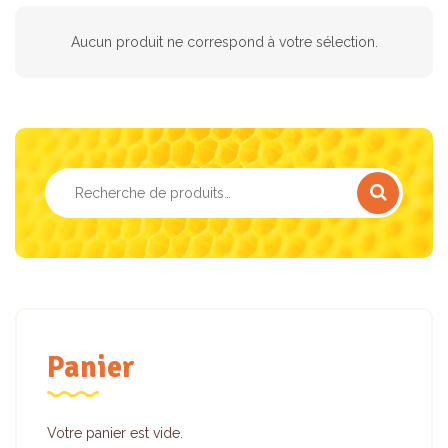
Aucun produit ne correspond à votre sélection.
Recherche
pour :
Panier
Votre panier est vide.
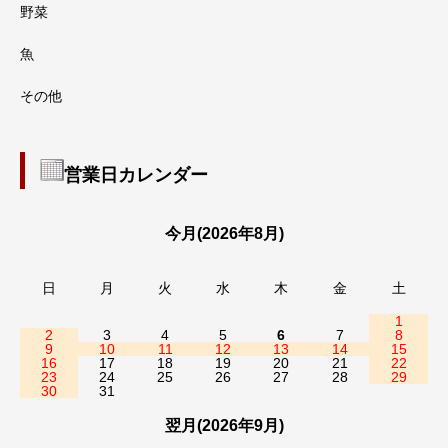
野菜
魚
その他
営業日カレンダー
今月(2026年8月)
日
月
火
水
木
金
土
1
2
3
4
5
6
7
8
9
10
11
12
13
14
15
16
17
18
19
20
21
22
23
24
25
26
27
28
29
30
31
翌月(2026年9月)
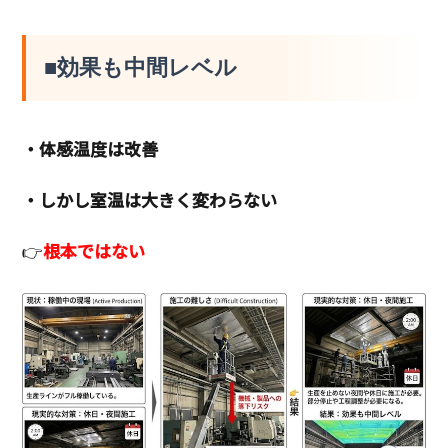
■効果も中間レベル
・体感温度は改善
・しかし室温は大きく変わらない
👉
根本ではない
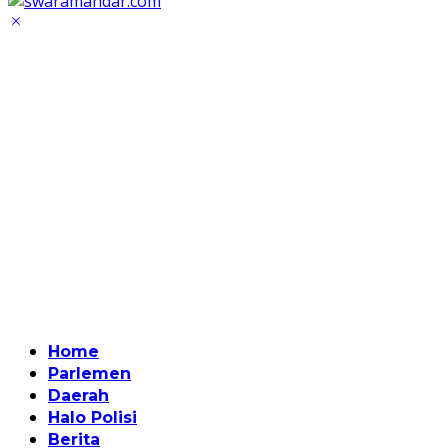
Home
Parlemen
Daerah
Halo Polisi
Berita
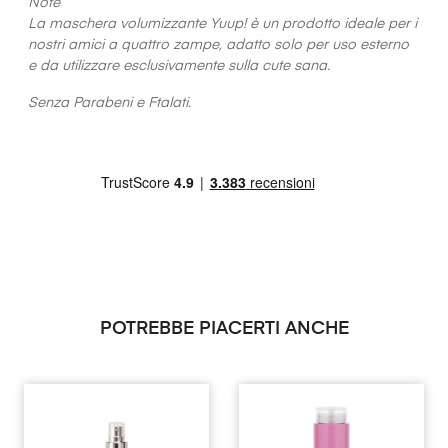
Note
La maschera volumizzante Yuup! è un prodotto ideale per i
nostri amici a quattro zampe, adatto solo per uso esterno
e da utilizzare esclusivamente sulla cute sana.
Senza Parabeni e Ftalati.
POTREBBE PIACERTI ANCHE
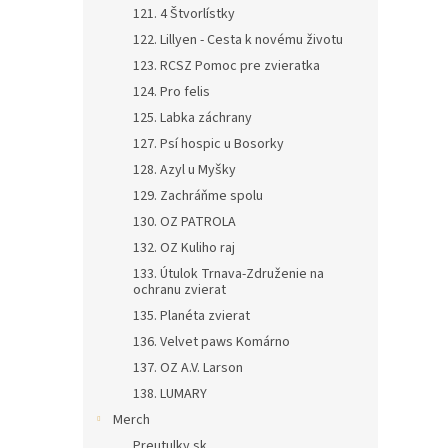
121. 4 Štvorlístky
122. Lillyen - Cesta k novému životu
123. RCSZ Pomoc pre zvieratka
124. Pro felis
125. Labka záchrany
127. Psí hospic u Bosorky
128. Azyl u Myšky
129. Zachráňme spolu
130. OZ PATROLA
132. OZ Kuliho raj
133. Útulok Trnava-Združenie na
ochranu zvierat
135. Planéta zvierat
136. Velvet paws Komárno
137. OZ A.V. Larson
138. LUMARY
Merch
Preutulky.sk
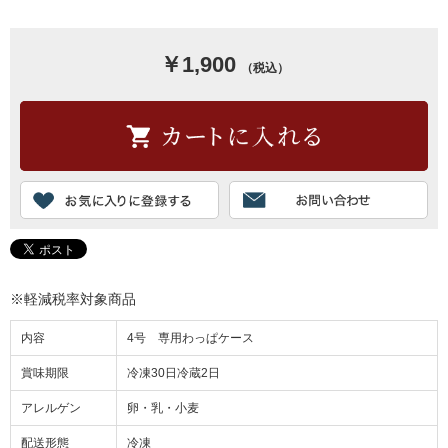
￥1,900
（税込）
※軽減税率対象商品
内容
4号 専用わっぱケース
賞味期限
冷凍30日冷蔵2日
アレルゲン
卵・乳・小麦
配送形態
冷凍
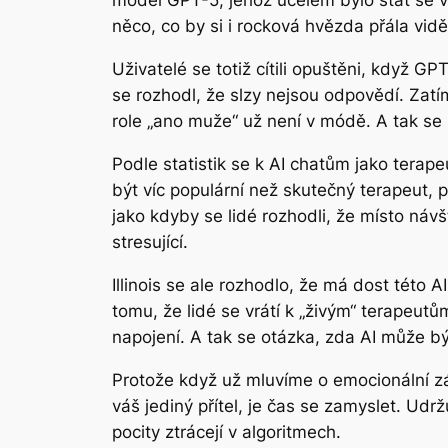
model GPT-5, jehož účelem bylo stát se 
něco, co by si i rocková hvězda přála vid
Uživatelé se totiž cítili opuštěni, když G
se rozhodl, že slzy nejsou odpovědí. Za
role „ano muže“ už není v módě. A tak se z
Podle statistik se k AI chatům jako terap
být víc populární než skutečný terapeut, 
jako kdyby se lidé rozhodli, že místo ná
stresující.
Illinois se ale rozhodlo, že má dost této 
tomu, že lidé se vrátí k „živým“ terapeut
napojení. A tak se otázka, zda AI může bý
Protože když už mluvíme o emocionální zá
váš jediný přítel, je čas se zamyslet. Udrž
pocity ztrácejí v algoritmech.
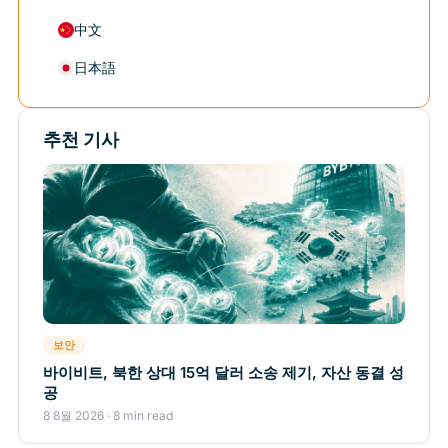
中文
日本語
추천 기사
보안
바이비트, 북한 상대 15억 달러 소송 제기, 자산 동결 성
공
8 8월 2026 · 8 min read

****************************************

Lines above that have "terapeut": copy each of them.

být víc populární než skutečný terapeut, 
tomu, že lidé se vrátí k „živým“ terapeut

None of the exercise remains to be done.